▶ _WHAT TO DO_
Transcribe the records below. Leave every word as it is.

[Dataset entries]
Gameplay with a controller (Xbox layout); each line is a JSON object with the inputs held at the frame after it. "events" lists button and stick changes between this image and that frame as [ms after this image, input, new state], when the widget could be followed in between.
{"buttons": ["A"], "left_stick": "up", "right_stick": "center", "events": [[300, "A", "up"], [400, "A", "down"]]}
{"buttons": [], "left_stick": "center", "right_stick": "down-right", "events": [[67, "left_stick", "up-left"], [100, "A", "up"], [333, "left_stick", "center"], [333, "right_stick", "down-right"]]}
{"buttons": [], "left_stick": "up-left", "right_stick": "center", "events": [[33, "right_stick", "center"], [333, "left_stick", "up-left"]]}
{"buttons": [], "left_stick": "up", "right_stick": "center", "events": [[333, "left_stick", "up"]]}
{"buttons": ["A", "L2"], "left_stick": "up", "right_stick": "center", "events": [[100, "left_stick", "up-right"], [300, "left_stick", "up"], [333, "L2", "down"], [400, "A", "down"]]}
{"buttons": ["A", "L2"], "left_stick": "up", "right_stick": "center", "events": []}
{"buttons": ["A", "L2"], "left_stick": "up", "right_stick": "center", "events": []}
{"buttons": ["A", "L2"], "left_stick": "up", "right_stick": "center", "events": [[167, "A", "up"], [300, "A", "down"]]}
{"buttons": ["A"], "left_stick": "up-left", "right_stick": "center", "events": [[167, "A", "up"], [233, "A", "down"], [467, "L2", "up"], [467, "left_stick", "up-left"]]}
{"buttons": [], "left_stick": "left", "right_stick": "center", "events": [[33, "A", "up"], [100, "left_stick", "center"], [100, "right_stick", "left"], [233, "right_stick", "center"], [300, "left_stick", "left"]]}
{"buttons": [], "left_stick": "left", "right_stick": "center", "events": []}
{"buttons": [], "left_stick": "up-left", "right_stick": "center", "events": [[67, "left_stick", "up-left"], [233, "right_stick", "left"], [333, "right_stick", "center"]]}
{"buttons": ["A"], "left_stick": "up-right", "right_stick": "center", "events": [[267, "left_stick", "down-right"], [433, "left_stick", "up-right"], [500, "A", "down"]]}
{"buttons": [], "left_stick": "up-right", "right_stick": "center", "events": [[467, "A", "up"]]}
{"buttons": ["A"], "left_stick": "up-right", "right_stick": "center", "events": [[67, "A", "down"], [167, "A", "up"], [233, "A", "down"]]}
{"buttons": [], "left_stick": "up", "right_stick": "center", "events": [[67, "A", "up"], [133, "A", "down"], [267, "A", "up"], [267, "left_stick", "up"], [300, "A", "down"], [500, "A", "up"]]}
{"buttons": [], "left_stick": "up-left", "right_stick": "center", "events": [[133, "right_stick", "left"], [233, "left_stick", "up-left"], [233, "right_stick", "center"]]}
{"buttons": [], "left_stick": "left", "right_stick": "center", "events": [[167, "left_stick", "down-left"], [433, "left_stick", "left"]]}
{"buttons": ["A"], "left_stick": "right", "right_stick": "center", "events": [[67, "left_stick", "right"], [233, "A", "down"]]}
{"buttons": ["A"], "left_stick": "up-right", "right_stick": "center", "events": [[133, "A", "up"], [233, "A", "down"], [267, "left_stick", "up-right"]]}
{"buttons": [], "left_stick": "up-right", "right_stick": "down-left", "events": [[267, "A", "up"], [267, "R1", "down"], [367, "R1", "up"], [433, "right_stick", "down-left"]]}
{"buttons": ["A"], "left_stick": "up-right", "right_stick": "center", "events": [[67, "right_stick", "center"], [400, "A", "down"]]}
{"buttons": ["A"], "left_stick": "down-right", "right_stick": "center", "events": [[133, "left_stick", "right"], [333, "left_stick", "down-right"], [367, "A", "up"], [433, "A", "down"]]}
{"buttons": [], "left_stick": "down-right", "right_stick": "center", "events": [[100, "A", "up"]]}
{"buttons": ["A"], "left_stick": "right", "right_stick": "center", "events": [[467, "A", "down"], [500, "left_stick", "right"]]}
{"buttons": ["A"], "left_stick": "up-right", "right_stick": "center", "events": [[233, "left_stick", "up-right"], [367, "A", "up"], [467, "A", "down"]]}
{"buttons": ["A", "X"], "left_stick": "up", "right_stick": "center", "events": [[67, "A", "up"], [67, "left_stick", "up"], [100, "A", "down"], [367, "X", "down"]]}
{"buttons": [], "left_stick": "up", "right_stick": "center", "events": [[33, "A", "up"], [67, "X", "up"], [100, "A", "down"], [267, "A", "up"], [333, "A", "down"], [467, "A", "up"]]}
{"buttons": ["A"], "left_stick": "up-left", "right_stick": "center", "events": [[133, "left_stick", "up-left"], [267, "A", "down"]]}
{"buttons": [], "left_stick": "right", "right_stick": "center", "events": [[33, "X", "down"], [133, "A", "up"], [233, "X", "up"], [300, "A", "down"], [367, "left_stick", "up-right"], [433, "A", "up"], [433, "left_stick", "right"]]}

▶ _RESPONSE_
Gameplay with a controller (Xbox layout); each line is a JSON object with the inputs held at the frame after it. "events" lists button and stick changes between this image and that frame as [ms after this image, input, new state], when the widget could be followed in between.
{"buttons": ["A"], "left_stick": "up", "right_stick": "center", "events": [[300, "A", "up"], [400, "A", "down"]]}
{"buttons": [], "left_stick": "center", "right_stick": "down-right", "events": [[67, "left_stick", "up-left"], [100, "A", "up"], [333, "left_stick", "center"], [333, "right_stick", "down-right"]]}
{"buttons": [], "left_stick": "up-left", "right_stick": "center", "events": [[33, "right_stick", "center"], [333, "left_stick", "up-left"]]}
{"buttons": [], "left_stick": "up", "right_stick": "center", "events": [[333, "left_stick", "up"]]}
{"buttons": ["A", "L2"], "left_stick": "up", "right_stick": "center", "events": [[100, "left_stick", "up-right"], [300, "left_stick", "up"], [333, "L2", "down"], [400, "A", "down"]]}
{"buttons": ["A", "L2"], "left_stick": "up", "right_stick": "center", "events": []}
{"buttons": ["A", "L2"], "left_stick": "up", "right_stick": "center", "events": []}
{"buttons": ["A", "L2"], "left_stick": "up", "right_stick": "center", "events": [[167, "A", "up"], [300, "A", "down"]]}
{"buttons": ["A"], "left_stick": "up-left", "right_stick": "center", "events": [[167, "A", "up"], [233, "A", "down"], [467, "L2", "up"], [467, "left_stick", "up-left"]]}
{"buttons": [], "left_stick": "left", "right_stick": "center", "events": [[33, "A", "up"], [100, "left_stick", "center"], [100, "right_stick", "left"], [233, "right_stick", "center"], [300, "left_stick", "left"]]}
{"buttons": [], "left_stick": "left", "right_stick": "center", "events": []}
{"buttons": [], "left_stick": "up-left", "right_stick": "center", "events": [[67, "left_stick", "up-left"], [233, "right_stick", "left"], [333, "right_stick", "center"]]}
{"buttons": ["A"], "left_stick": "up-right", "right_stick": "center", "events": [[267, "left_stick", "down-right"], [433, "left_stick", "up-right"], [500, "A", "down"]]}
{"buttons": [], "left_stick": "up-right", "right_stick": "center", "events": [[467, "A", "up"]]}
{"buttons": ["A"], "left_stick": "up-right", "right_stick": "center", "events": [[67, "A", "down"], [167, "A", "up"], [233, "A", "down"]]}
{"buttons": [], "left_stick": "up", "right_stick": "center", "events": [[67, "A", "up"], [133, "A", "down"], [267, "A", "up"], [267, "left_stick", "up"], [300, "A", "down"], [500, "A", "up"]]}
{"buttons": [], "left_stick": "up-left", "right_stick": "center", "events": [[133, "right_stick", "left"], [233, "left_stick", "up-left"], [233, "right_stick", "center"]]}
{"buttons": [], "left_stick": "left", "right_stick": "center", "events": [[167, "left_stick", "down-left"], [433, "left_stick", "left"]]}
{"buttons": ["A"], "left_stick": "right", "right_stick": "center", "events": [[67, "left_stick", "right"], [233, "A", "down"]]}
{"buttons": ["A"], "left_stick": "up-right", "right_stick": "center", "events": [[133, "A", "up"], [233, "A", "down"], [267, "left_stick", "up-right"]]}
{"buttons": [], "left_stick": "up-right", "right_stick": "down-left", "events": [[267, "A", "up"], [267, "R1", "down"], [367, "R1", "up"], [433, "right_stick", "down-left"]]}
{"buttons": ["A"], "left_stick": "up-right", "right_stick": "center", "events": [[67, "right_stick", "center"], [400, "A", "down"]]}
{"buttons": ["A"], "left_stick": "down-right", "right_stick": "center", "events": [[133, "left_stick", "right"], [333, "left_stick", "down-right"], [367, "A", "up"], [433, "A", "down"]]}
{"buttons": [], "left_stick": "down-right", "right_stick": "center", "events": [[100, "A", "up"]]}
{"buttons": ["A"], "left_stick": "right", "right_stick": "center", "events": [[467, "A", "down"], [500, "left_stick", "right"]]}
{"buttons": ["A"], "left_stick": "up-right", "right_stick": "center", "events": [[233, "left_stick", "up-right"], [367, "A", "up"], [467, "A", "down"]]}
{"buttons": ["A", "X"], "left_stick": "up", "right_stick": "center", "events": [[67, "A", "up"], [67, "left_stick", "up"], [100, "A", "down"], [367, "X", "down"]]}
{"buttons": [], "left_stick": "up", "right_stick": "center", "events": [[33, "A", "up"], [67, "X", "up"], [100, "A", "down"], [267, "A", "up"], [333, "A", "down"], [467, "A", "up"]]}
{"buttons": ["A"], "left_stick": "up-left", "right_stick": "center", "events": [[133, "left_stick", "up-left"], [267, "A", "down"]]}
{"buttons": [], "left_stick": "right", "right_stick": "center", "events": [[33, "X", "down"], [133, "A", "up"], [233, "X", "up"], [300, "A", "down"], [367, "left_stick", "up-right"], [433, "A", "up"], [433, "left_stick", "right"]]}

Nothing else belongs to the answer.